Eine Freundin schrieb mir gestern:
„ Ich bin jetzt offiziell Kontaktperson. Warte noch auf das Testergebnis. Aber ich bleibe positiv.“ 

Das lass ich jetzt einfach mal so stehen.

Mit höflichem Gruß,
Susanne 

#24 failed mate

Liebe Susanne,

daß die Ostereinkäufe mal als nationale Bewährungsprobe gelten würden, gehört zu den vielen Dingen dieser Zeit, die ich mir nie hätte vorstellen können.

Wir kaufen ja schon länger gemäß der Corona-Regeln ein. Lieber ein großer Einkauf, als viele kleine. Haushaltsübliche Mengen. Nur ein Einkäufer pro Markt. Konkret heisst dies bei uns: Wir mieten uns ein Auto, fahren zu viert zu einem zentralen Parkplatz und gehen dann zeitgleich in Supermarkt, Getränkehandel, Bioladen und Discounter. Jeder in ein Geschäft. Mit durchgehender  Konferenzschaltung, damit nichts vergessen oder mehrfach erworben wird. Das Ganze fühlt sich an, wie eine koordinierte Geheimagentenmission, was mir natürlich ausgezeichnet gefällt.

Irgendwie hat es sich ergeben, daß die anfänglich zufällige Verteilung der Geschäfte beibehalten wurde. Dies bedeutet, daß ich immer in den Discounter gehe, die Tochter hingegen jedesmal in den Biomarkt. Da wir ja aber sonst praktisch keine sozialen Kontakte außerhalb der Wohnung mehr haben, lebt sie also in einer Bioladen-Welt und ich in einem Discounter-Universum.

Manchmal habe ich das Gefühl, sie hält sich dadurch mittlerweile insgeheim für etwas Besseres. Dies wird noch verstärkt, da im Bio-Markt vor allem Obst und Gemüse eingekauft werden. Die ganzen Quarantäne-Süßigkeiten hingegen vornehmlich von mir beim Discounter eingesackt.

Sie steht für gesunde Vitamine. Ich bin der Kalorienbomber. Das schlägt sich längst auch aufs Erscheinungsbild nieder. Während sie auch in der Krise auf ihr Äußeres achtet, habe ich irgendwann aufgehört, mich zum Einkaufen umzuziehen. Eigentlich habe ich sogar ganz aufgehört, mich umzuziehen. Stattdessen werde ich jetzt oft auch für die Süßigkeiten, die andere essen, verantwortlich gemacht. Da ich sie ja in die Wohnung gebracht habe. Ich bin der schlechte Einfluss. Der gefallene Freund. The „failed mate“…

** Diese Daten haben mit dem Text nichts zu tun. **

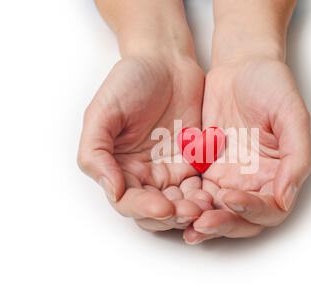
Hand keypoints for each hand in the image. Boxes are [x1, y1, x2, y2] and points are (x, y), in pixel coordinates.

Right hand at [79, 0, 211, 231]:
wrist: (166, 61)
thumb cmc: (130, 81)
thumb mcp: (102, 112)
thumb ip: (96, 152)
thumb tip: (112, 189)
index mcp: (118, 167)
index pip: (127, 202)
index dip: (143, 209)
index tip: (163, 207)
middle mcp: (143, 175)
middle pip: (155, 211)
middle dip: (171, 215)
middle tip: (189, 211)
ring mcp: (170, 170)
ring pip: (179, 204)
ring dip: (191, 211)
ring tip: (205, 206)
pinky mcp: (194, 163)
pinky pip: (200, 187)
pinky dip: (206, 195)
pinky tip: (215, 194)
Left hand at [184, 56, 310, 243]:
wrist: (240, 66)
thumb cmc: (271, 85)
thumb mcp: (292, 115)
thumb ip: (295, 157)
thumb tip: (286, 198)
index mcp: (278, 175)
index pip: (269, 210)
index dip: (252, 211)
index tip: (230, 198)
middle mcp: (253, 183)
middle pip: (241, 220)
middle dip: (223, 224)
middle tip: (201, 223)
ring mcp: (228, 177)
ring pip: (216, 212)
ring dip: (201, 221)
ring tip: (182, 222)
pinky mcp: (204, 169)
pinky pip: (195, 193)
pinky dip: (186, 202)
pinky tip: (171, 204)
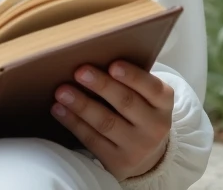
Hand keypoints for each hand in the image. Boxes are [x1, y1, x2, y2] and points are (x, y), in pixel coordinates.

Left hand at [50, 61, 172, 179]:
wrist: (147, 156)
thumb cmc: (139, 113)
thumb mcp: (145, 98)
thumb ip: (129, 82)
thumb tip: (94, 58)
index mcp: (163, 104)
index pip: (152, 88)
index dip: (133, 77)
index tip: (113, 65)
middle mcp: (155, 127)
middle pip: (126, 103)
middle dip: (101, 86)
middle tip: (80, 71)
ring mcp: (137, 147)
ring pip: (106, 123)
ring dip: (81, 105)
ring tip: (62, 91)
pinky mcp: (118, 163)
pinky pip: (92, 140)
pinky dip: (73, 123)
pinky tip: (59, 109)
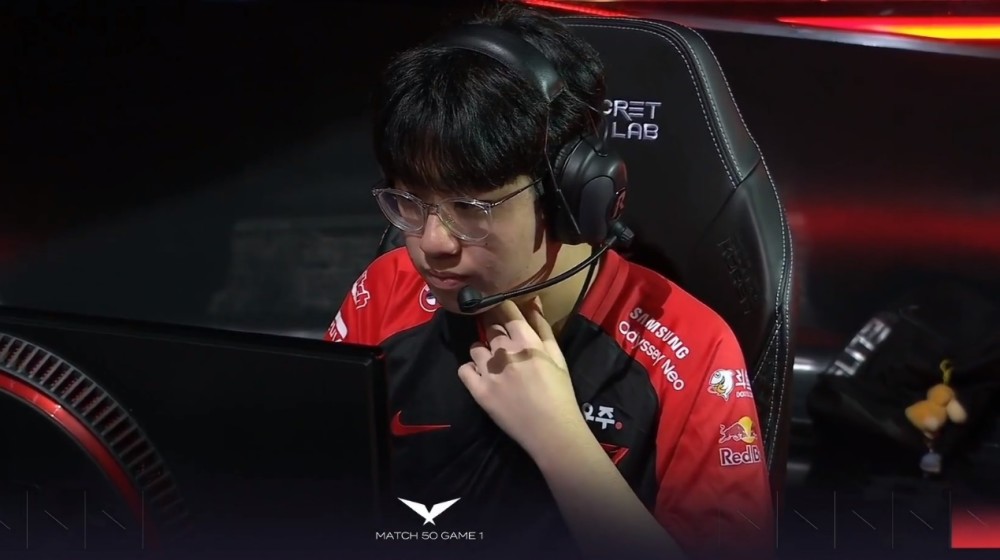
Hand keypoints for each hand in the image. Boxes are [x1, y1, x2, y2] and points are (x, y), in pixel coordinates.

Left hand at [457, 297, 589, 459]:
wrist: (552, 431)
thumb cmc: (560, 392)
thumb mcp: (557, 357)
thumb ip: (543, 328)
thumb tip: (534, 301)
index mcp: (526, 341)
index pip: (506, 310)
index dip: (501, 307)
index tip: (501, 311)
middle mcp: (504, 351)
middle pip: (490, 328)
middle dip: (494, 331)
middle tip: (502, 344)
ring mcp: (489, 371)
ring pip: (475, 347)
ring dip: (482, 351)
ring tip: (492, 363)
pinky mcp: (478, 390)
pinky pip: (464, 369)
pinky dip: (470, 370)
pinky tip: (481, 376)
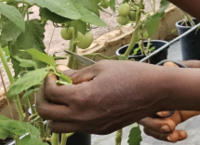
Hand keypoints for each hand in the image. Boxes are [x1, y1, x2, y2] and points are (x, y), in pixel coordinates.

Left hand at [38, 61, 169, 134]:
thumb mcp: (102, 67)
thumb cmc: (131, 74)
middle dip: (44, 97)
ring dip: (55, 111)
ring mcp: (91, 126)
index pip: (51, 94)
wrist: (154, 91)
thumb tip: (60, 73)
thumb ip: (78, 74)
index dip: (48, 81)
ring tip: (64, 96)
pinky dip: (70, 117)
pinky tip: (81, 102)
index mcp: (82, 98)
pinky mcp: (100, 130)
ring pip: (57, 126)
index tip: (53, 74)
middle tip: (52, 85)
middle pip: (47, 114)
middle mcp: (82, 116)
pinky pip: (75, 128)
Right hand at [140, 61, 199, 141]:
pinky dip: (172, 136)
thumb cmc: (196, 72)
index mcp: (157, 86)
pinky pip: (166, 132)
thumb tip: (168, 65)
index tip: (163, 112)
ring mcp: (163, 111)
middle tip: (170, 126)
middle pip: (145, 118)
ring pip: (152, 128)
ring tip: (175, 136)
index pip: (146, 100)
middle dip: (155, 125)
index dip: (150, 109)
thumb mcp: (188, 68)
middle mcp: (157, 99)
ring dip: (161, 135)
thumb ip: (178, 68)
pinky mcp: (172, 119)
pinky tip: (183, 135)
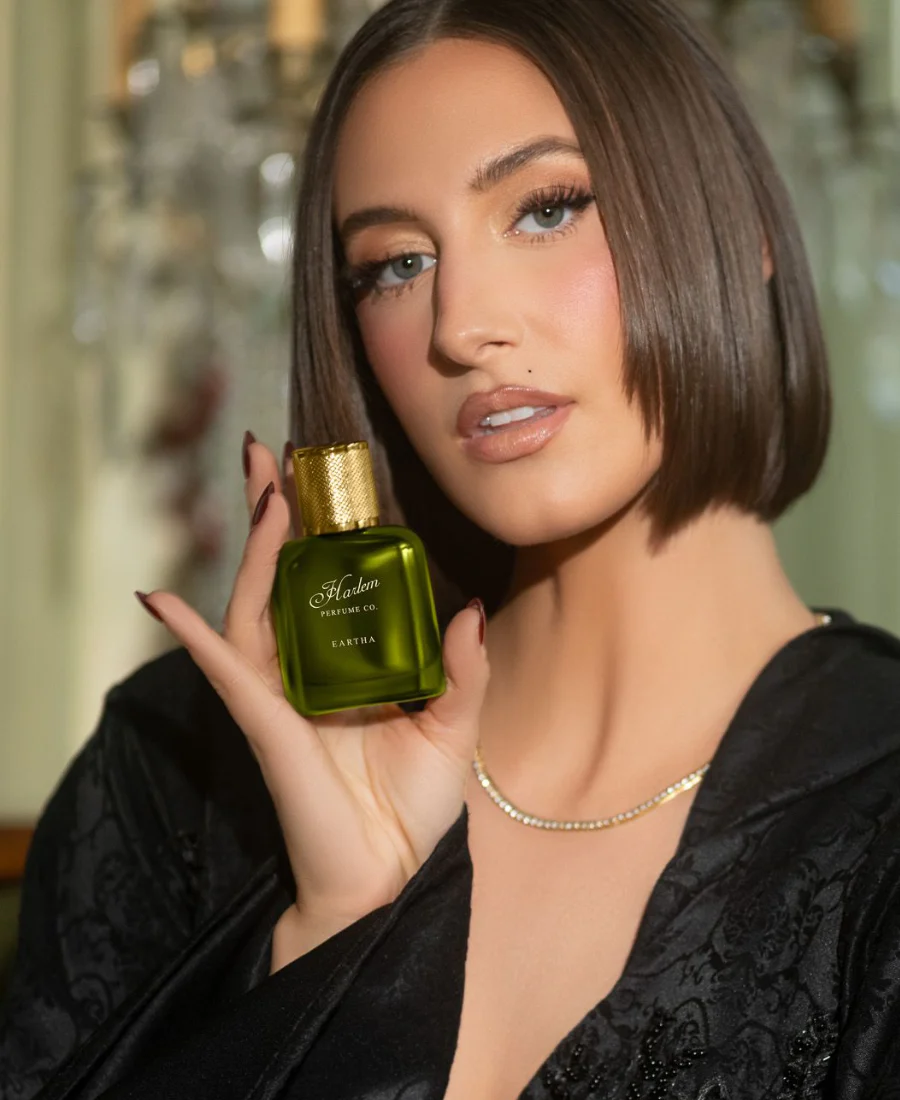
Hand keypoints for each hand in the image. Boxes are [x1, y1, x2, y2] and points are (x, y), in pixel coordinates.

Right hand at [136, 434, 488, 962]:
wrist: (389, 875)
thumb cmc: (413, 805)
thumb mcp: (454, 727)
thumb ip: (463, 671)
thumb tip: (470, 607)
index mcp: (348, 664)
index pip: (327, 580)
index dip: (320, 527)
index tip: (321, 473)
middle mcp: (307, 669)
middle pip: (279, 577)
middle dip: (271, 513)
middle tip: (268, 452)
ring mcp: (280, 694)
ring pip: (253, 607)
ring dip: (254, 550)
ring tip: (264, 492)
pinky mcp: (266, 725)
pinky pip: (222, 671)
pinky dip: (188, 635)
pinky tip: (158, 600)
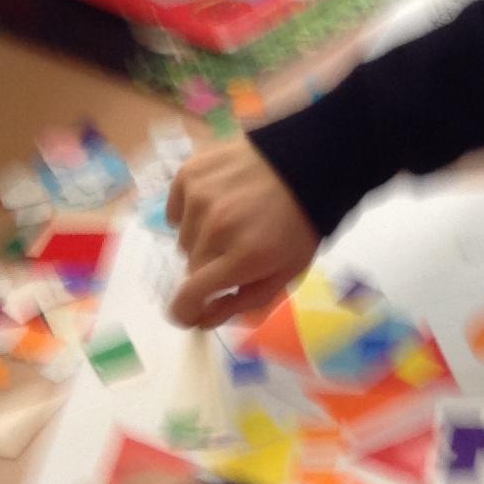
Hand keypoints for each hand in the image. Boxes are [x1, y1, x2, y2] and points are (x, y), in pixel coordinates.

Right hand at [166, 137, 318, 328]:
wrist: (307, 162)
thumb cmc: (300, 223)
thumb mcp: (288, 271)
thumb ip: (247, 301)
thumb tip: (204, 320)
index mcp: (243, 257)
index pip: (190, 296)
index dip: (186, 310)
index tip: (188, 313)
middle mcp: (216, 229)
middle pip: (191, 267)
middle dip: (209, 268)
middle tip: (236, 251)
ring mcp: (199, 198)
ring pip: (184, 239)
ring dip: (202, 239)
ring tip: (232, 222)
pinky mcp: (190, 174)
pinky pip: (176, 211)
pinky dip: (190, 213)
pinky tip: (217, 203)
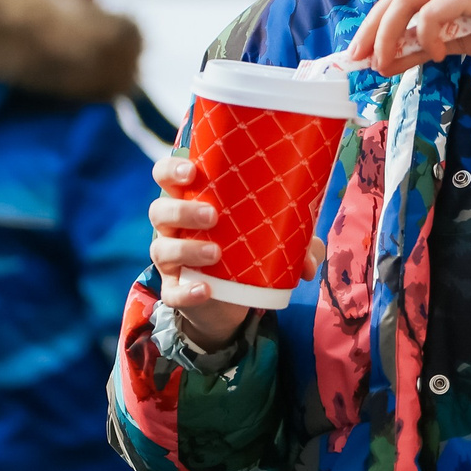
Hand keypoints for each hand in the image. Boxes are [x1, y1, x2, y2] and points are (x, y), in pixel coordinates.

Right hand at [149, 155, 325, 352]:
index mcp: (191, 200)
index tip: (192, 171)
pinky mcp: (174, 289)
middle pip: (159, 210)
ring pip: (161, 248)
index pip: (166, 176)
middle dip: (182, 210)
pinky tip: (206, 290)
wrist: (230, 300)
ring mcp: (170, 259)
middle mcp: (173, 227)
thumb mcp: (272, 238)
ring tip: (215, 253)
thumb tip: (310, 263)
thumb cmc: (246, 248)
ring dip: (186, 249)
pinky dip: (187, 292)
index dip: (170, 170)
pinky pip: (171, 292)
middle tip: (213, 215)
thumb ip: (296, 243)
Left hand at [346, 0, 470, 75]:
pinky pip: (435, 11)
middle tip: (361, 59)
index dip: (377, 19)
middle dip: (376, 28)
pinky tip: (437, 54)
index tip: (360, 50)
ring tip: (387, 64)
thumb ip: (421, 43)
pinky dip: (427, 36)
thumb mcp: (456, 39)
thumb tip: (384, 60)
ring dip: (392, 35)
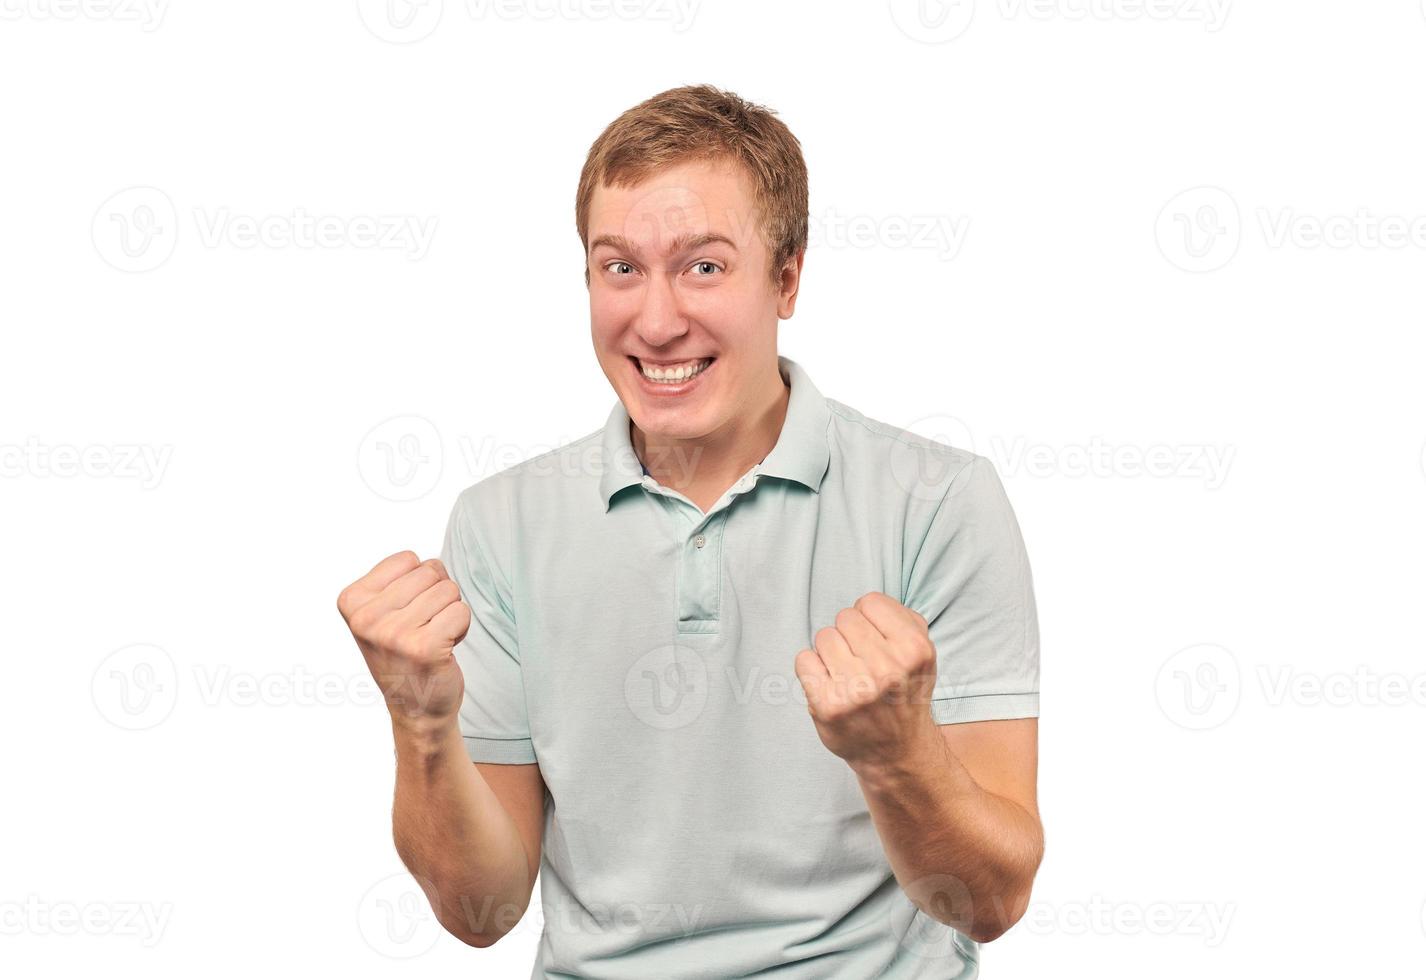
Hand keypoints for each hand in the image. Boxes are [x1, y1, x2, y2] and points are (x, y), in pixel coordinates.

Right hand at [337, 550, 470, 731]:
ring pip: (449, 589)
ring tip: (432, 638)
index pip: (408, 559)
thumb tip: (432, 563)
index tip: (407, 613)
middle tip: (423, 627)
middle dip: (437, 596)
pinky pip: (461, 611)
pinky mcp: (424, 648)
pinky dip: (461, 628)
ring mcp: (394, 633)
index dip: (419, 582)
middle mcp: (367, 617)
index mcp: (352, 601)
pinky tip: (444, 649)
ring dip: (449, 613)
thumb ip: (398, 581)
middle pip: (430, 571)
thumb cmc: (404, 655)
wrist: (416, 709)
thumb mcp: (380, 614)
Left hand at [793, 591, 939, 770]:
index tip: (875, 640)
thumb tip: (866, 604)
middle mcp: (887, 669)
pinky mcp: (828, 705)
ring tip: (848, 675)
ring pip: (823, 637)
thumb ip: (902, 618)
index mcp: (914, 650)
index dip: (869, 618)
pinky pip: (804, 660)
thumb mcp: (922, 654)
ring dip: (831, 653)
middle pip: (845, 618)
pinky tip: (829, 685)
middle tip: (861, 662)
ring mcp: (856, 689)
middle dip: (849, 635)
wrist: (897, 751)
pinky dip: (811, 669)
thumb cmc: (904, 694)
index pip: (870, 602)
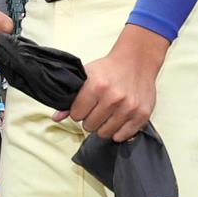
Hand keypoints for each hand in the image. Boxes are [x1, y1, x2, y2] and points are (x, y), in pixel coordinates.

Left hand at [55, 25, 167, 141]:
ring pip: (105, 133)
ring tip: (105, 115)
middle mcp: (113, 98)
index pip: (76, 115)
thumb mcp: (86, 76)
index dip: (77, 112)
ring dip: (102, 126)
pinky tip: (116, 121)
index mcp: (96, 86)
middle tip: (95, 110)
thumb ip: (71, 98)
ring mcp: (129, 107)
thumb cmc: (109, 69)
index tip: (82, 107)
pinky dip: (118, 131)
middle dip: (89, 120)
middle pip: (90, 126)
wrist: (136, 61)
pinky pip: (123, 136)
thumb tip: (56, 118)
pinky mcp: (141, 115)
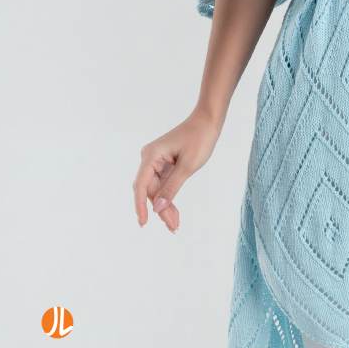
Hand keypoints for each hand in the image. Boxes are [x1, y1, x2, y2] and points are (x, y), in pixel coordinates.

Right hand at [133, 108, 220, 232]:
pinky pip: (163, 184)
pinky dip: (168, 197)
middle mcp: (149, 158)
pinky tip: (173, 213)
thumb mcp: (187, 167)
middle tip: (173, 227)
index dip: (140, 206)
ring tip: (175, 224)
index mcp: (151, 155)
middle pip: (149, 190)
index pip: (140, 185)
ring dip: (164, 206)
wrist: (208, 121)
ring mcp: (156, 161)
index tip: (143, 223)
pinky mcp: (164, 164)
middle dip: (159, 209)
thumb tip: (157, 208)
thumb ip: (171, 188)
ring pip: (156, 189)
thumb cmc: (199, 139)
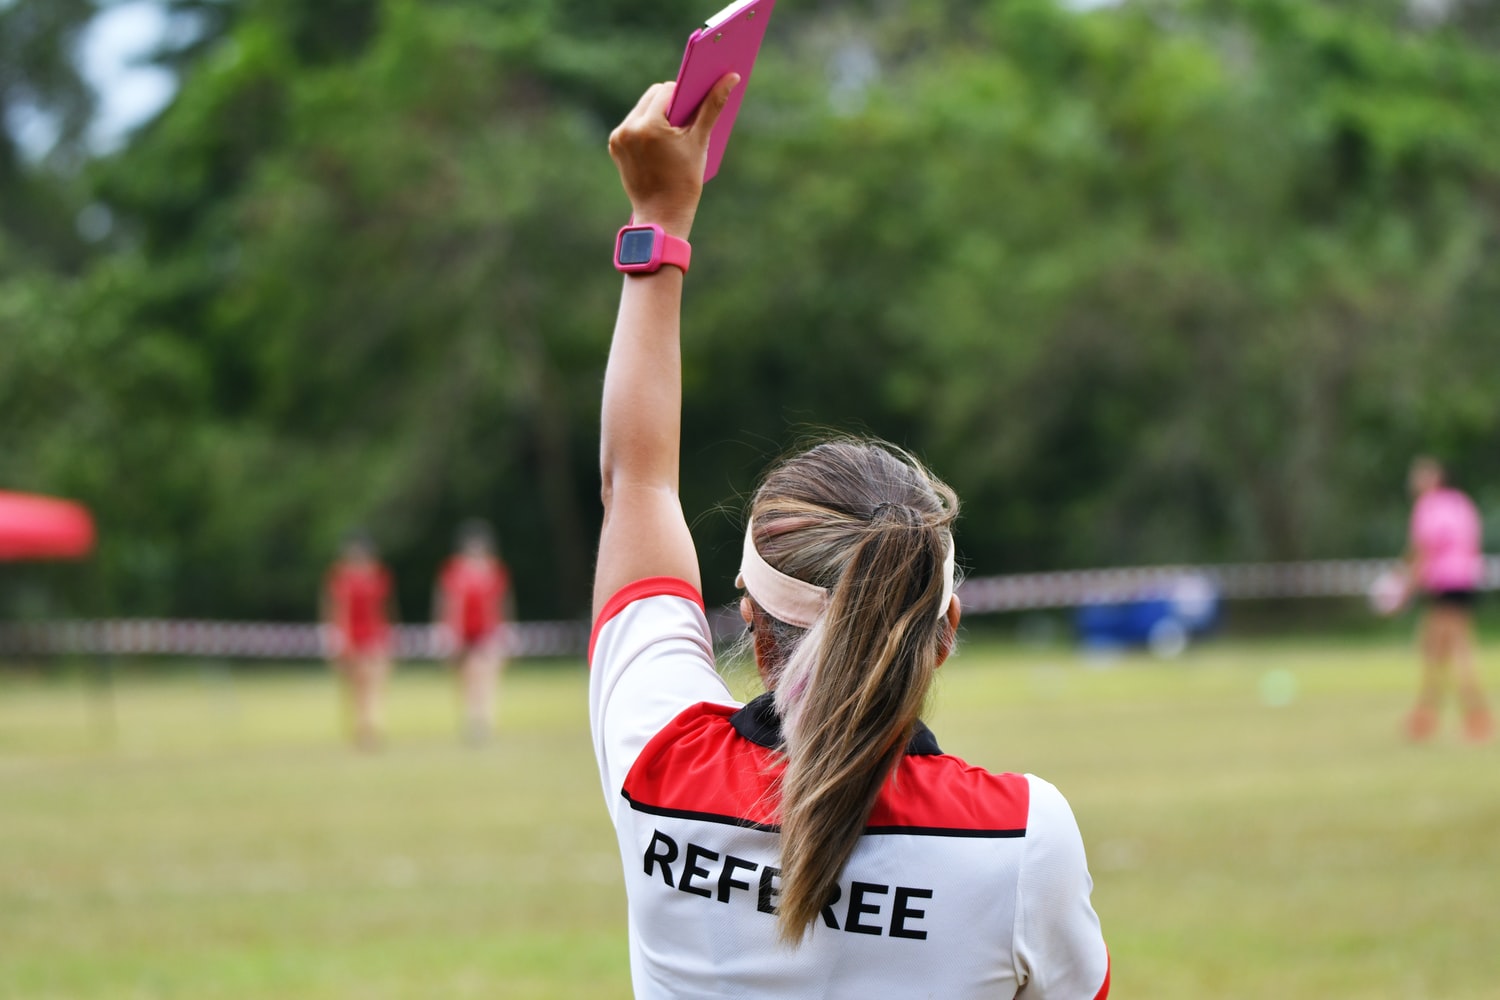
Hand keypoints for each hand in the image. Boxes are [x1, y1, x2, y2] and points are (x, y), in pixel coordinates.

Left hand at [608, 73, 739, 237]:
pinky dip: (647, 126)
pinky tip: (661, 139)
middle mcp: (628, 128)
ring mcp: (619, 138)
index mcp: (649, 126)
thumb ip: (712, 106)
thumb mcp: (700, 142)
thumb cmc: (685, 182)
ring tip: (675, 127)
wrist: (662, 216)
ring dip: (659, 112)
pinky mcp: (615, 146)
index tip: (698, 96)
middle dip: (671, 100)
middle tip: (689, 113)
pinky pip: (633, 124)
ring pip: (642, 108)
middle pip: (653, 96)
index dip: (685, 91)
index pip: (668, 90)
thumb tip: (730, 77)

Nachdem ich der Familie von meinem Leid, also meinem gefühlten sozialen Absturz berichtet hatte, durfte ich gestern für die Ostereinkäufe in den Bioladen. Das war toll.

Ich habe mich trotzdem nicht umgezogen und dann da vor allem Süßigkeiten gekauft. Hat niemanden gestört. Die Tochter hingegen war im Discounter und hat dort das Biogemüse und -obst erstanden. Geht doch.